:: Exercise aim ::
Rewrite the entries below, replacing each "en línea" with "online" and leaving everything else untouched.

Extracted records:
━━━━

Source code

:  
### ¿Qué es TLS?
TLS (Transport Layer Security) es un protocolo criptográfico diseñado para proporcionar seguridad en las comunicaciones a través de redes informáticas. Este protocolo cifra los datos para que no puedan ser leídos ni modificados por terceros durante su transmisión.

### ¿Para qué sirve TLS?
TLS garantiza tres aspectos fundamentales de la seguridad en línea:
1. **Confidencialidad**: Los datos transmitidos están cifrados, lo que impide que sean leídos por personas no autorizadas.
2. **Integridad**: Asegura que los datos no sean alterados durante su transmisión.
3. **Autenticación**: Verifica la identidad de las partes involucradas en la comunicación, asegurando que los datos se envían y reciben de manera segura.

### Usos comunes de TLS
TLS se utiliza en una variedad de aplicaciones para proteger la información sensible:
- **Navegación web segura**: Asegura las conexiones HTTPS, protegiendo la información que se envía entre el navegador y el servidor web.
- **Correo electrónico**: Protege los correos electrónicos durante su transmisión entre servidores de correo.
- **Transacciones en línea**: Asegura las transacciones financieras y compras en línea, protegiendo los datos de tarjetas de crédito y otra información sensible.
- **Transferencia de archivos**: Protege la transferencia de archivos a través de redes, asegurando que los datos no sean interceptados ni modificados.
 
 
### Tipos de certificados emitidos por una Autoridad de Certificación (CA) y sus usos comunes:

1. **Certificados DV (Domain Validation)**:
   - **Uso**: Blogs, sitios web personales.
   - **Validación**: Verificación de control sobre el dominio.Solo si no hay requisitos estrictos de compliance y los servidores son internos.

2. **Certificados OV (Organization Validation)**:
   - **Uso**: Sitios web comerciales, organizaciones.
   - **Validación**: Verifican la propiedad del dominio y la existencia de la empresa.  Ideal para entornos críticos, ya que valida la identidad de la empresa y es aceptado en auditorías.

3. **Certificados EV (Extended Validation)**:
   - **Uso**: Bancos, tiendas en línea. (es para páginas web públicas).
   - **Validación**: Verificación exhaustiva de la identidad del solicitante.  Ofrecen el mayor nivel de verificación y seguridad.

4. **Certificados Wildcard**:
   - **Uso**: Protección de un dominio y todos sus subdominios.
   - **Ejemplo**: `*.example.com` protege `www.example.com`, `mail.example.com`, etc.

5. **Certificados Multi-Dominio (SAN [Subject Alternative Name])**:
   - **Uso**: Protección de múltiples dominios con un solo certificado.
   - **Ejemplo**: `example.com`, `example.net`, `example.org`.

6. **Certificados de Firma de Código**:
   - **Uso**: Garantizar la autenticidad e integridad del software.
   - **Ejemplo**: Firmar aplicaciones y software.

━━━━

:: Output ::
Source code

:  
### ¿Qué es TLS?
TLS (Transport Layer Security) es un protocolo criptográfico diseñado para proporcionar seguridad en las comunicaciones a través de redes informáticas. Este protocolo cifra los datos para que no puedan ser leídos ni modificados por terceros durante su transmisión.

### ¿Para qué sirve TLS?
TLS garantiza tres aspectos fundamentales de la seguridad online:
1. **Confidencialidad**: Los datos transmitidos están cifrados, lo que impide que sean leídos por personas no autorizadas.
2. **Integridad**: Asegura que los datos no sean alterados durante su transmisión.
3. **Autenticación**: Verifica la identidad de las partes involucradas en la comunicación, asegurando que los datos se envían y reciben de manera segura.

### Usos comunes de TLS
TLS se utiliza en una variedad de aplicaciones para proteger la información sensible:
- **Navegación web segura**: Asegura las conexiones HTTPS, protegiendo la información que se envía entre el navegador y el servidor web.
- **Correo electrónico**: Protege los correos electrónicos durante su transmisión entre servidores de correo.
- **Transacciones online**: Asegura las transacciones financieras y compras online, protegiendo los datos de tarjetas de crédito y otra información sensible.
- **Transferencia de archivos**: Protege la transferencia de archivos a través de redes, asegurando que los datos no sean interceptados ni modificados.
 
 
### Tipos de certificados emitidos por una Autoridad de Certificación (CA) y sus usos comunes:

1. **Certificados DV (Domain Validation)**:
   - **Uso**: Blogs, sitios web personales.
   - **Validación**: Verificación de control sobre el dominio.Solo si no hay requisitos estrictos de compliance y los servidores son internos.

2. **Certificados OV (Organization Validation)**:
   - **Uso**: Sitios web comerciales, organizaciones.
   - **Validación**: Verifican la propiedad del dominio y la existencia de la empresa.  Ideal para entornos críticos, ya que valida la identidad de la empresa y es aceptado en auditorías.

3. **Certificados EV (Extended Validation)**:
   - **Uso**: Bancos, tiendas online. (es para páginas web públicas).
   - **Validación**: Verificación exhaustiva de la identidad del solicitante.  Ofrecen el mayor nivel de verificación y seguridad.

4. **Certificados Wildcard**:
   - **Uso**: Protección de un dominio y todos sus subdominios.
   - **Ejemplo**: `*.example.com` protege `www.example.com`, `mail.example.com`, etc.

5. **Certificados Multi-Dominio (SAN [Subject Alternative Name])**:
   - **Uso**: Protección de múltiples dominios con un solo certificado.
   - **Ejemplo**: `example.com`, `example.net`, `example.org`.

6. **Certificados de Firma de Código**:
   - **Uso**: Garantizar la autenticidad e integridad del software.
   - **Ejemplo**: Firmar aplicaciones y software.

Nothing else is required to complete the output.